KNIME 4 on AWS EMR Spark-Livy - Spark Context Livy (openOutputStream)

bug
#1

Hello,

I’m running spark nodes on KNIME 4.0.0 using EMR 5.23 (Hive 2.3.4, Spark 2.4.0, Livy 0.5.0). In order to connect I use S3 Connection node, when creating Spark Context it gives an error:

ERROR Create Spark Context (Livy) 0:2637     Execute failed: Remote file system upload test failed: java.lang.UnsupportedOperationException: openOutputStream must not be used for S3 connections.

Create Spark Context node gets to 70-80% and stops on openOutputStream error.
Perhaps on older KNIME version 3.7.2 it doesn’t give any error and works well.

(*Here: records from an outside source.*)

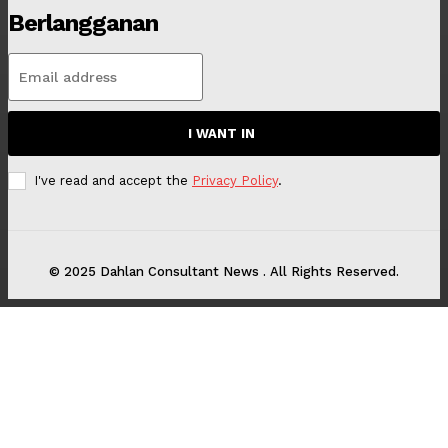
Berlangganan
I WANT IN
I've read and accept the
Privacy Policy
.
© 2025 Dahlan Consultant News . All Rights Reserved.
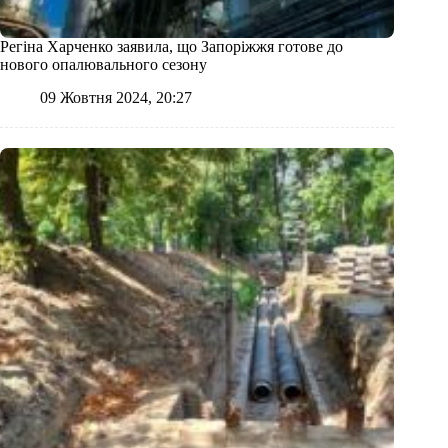
Регіна Харченко заявила, що Запоріжжя готове до
нового опалювального сезону
09 Жовтня 2024, 20:27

  • Staging area is set on Spark Context for S3 ( tried to configure for local - same result)
  • Access keys are set up correctly as S3 Connection passes

How can I solve this problem?

Thanks,

0 Likes

#2

Hi @sirev

welcome to the KNIME community!

Thanks for bringing this to our attention, it seems something broke in KNIME 4.0 in the way we are using S3 in the " Create Spark Context (Livy) node. This will get fixed with the next bugfix release (4.0.1). I can also notify you once this is fixed in the KNIME nightly build.

In the meantime, as a workaround you can use the HttpFS Connection node instead of S3 Connection. The HttpFS Connection node needs to be configured as follows:

  • Host: Put in the hostname of the EMR master instance
  • Authentication: User
  • User: livy

Also, when creating your EMR cluster you must allow HttpFS to impersonate the livy user (which your Spark context runs as). Do this as follows: When you click “Create Cluster” in the AWS Web Console, click on “Go to advanced configuration”. Under “Edit software settings” paste the following into the text field:

[
  {
    "Classification": "core-site",
    "Properties": {
      "hadoop.proxyuser.httpfs.groups": "hudson,testuser,root,hadoop,jenkins,oozie,hive,httpfs,hue,users,livy"
    }
  }
]

This is basically the allows the httpfs service to also impersonate livy. Since your Spark context runs as the user “livy”, this setting is necessary for the Spark context (cluster-side) and KNIME (client side) to exchange files.

Hope this helps,
Björn

2 Likes

#3

Hi @bjoern.lohrmann,

Thank you for the answer, really appreciate it!

Will be waiting your next release with further fixes,
thank you again for a temporary workaround!

1 Like